**Task prompt**:
Please turn the entries into a numbered list, starting at the line containing "Reading left to" and ending at the last line of the entries, leaving out blank lines.

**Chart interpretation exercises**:

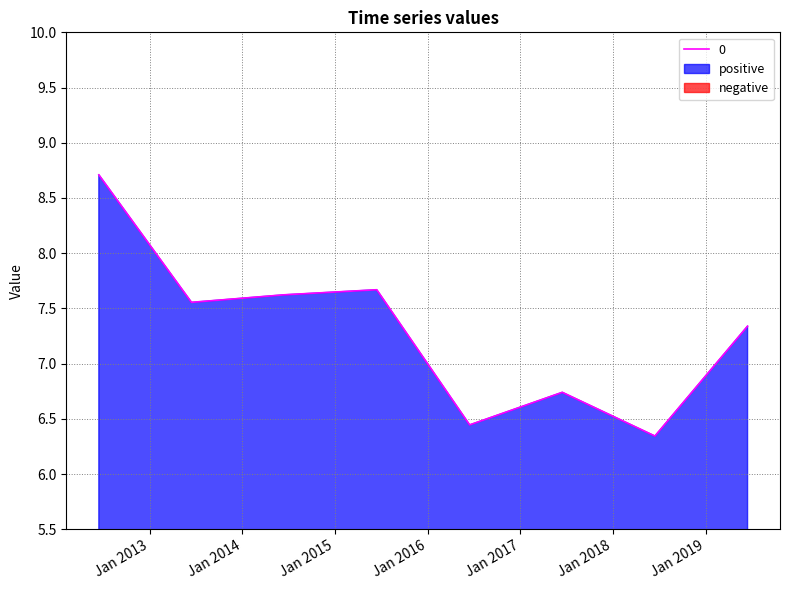

Which category has the lowest value across all series?

2018-06-15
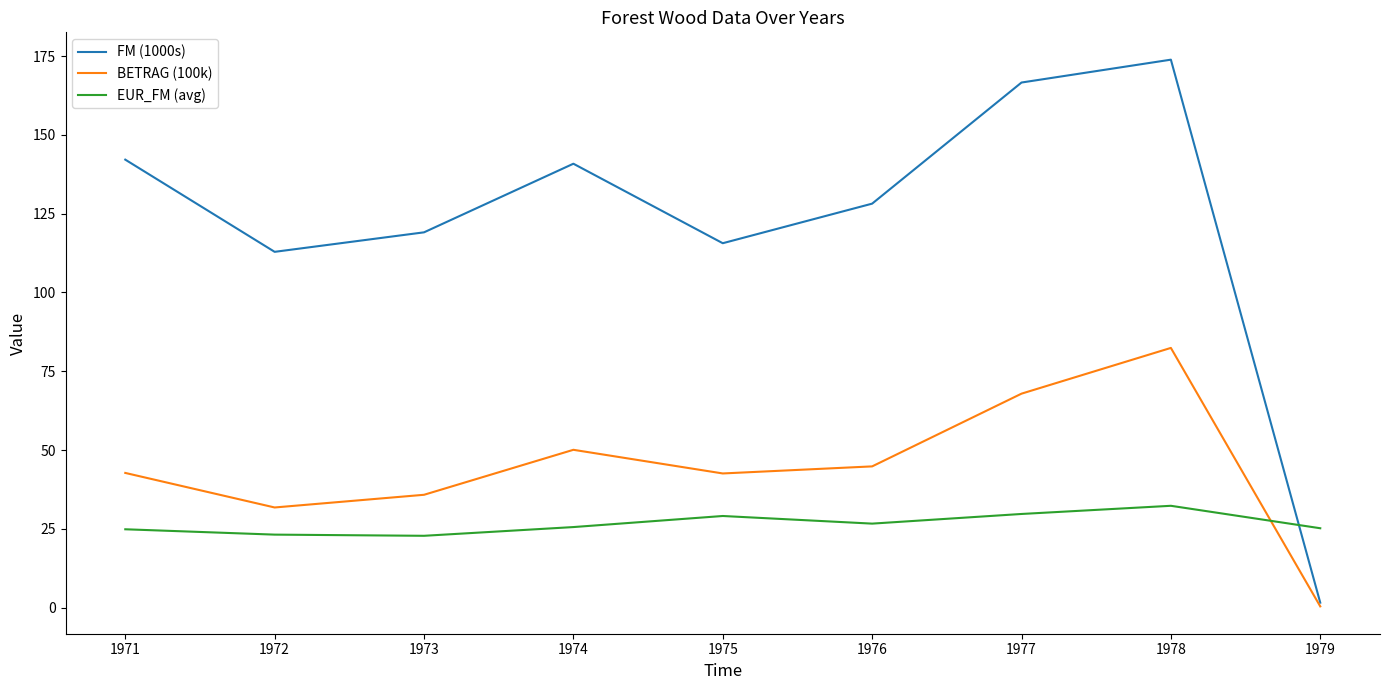

True or false: EUR_FM (avg) and BETRAG (100k) intersect in this chart.

True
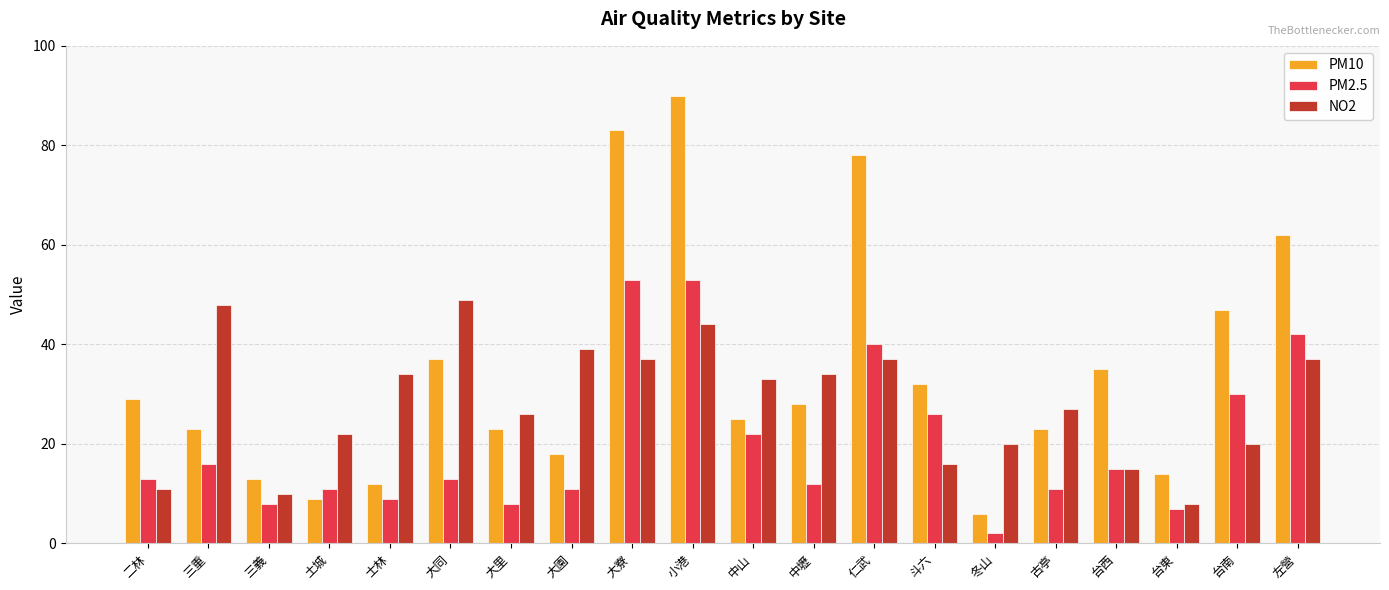

How many values in the PM10 series are below 28?

10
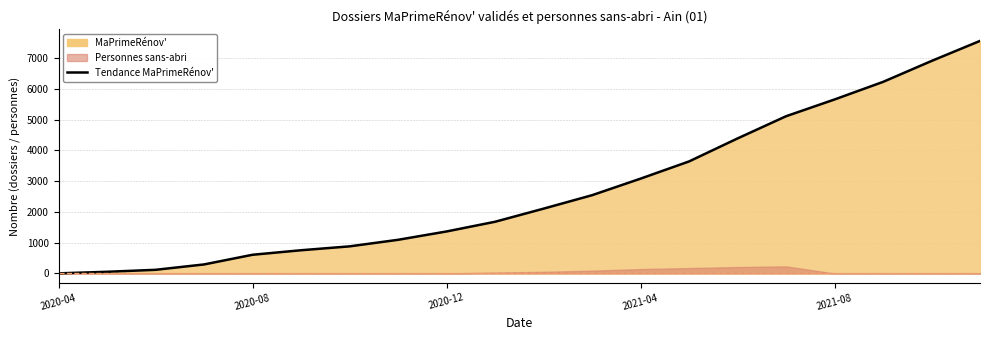

At which label does the data first exceed 2106?

11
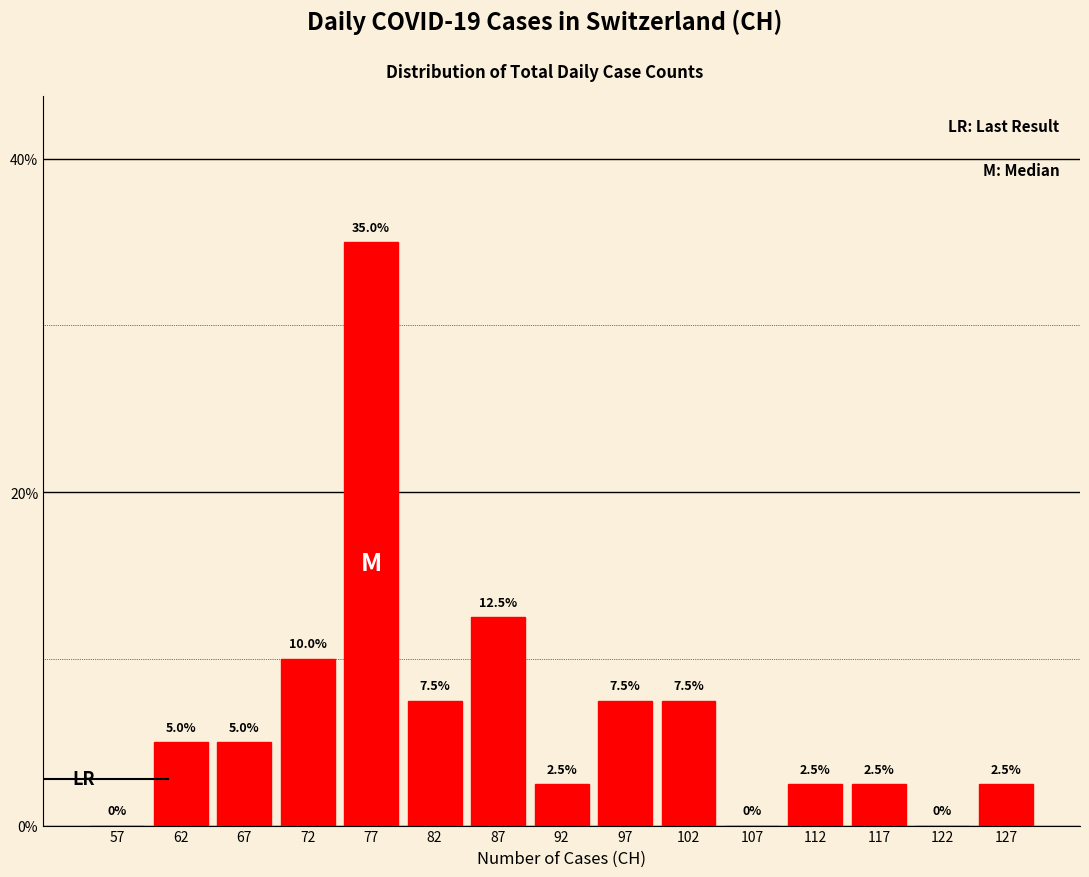

Reading left to right, list every bar in this chart as the range it spans on the x-axis followed by its height.

55 to 60: 0.0
60 to 65: 5.0
65 to 70: 5.0
70 to 75: 10.0
75 to 80: 35.0
80 to 85: 7.5
85 to 90: 12.5
90 to 95: 2.5
95 to 100: 7.5
100 to 105: 7.5
105 to 110: 0.0
110 to 115: 2.5
115 to 120: 2.5
120 to 125: 0.0
125 to 130: 2.5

**Response area**:
1. Reading left to right, list every bar in this chart as the range it spans on the x-axis followed by its height.
2. 55 to 60: 0.0
3. 60 to 65: 5.0
4. 65 to 70: 5.0
5. 70 to 75: 10.0
6. 75 to 80: 35.0
7. 80 to 85: 7.5
8. 85 to 90: 12.5
9. 90 to 95: 2.5
10. 95 to 100: 7.5
11. 100 to 105: 7.5
12. 105 to 110: 0.0
13. 110 to 115: 2.5
14. 115 to 120: 2.5
15. 120 to 125: 0.0
16. 125 to 130: 2.5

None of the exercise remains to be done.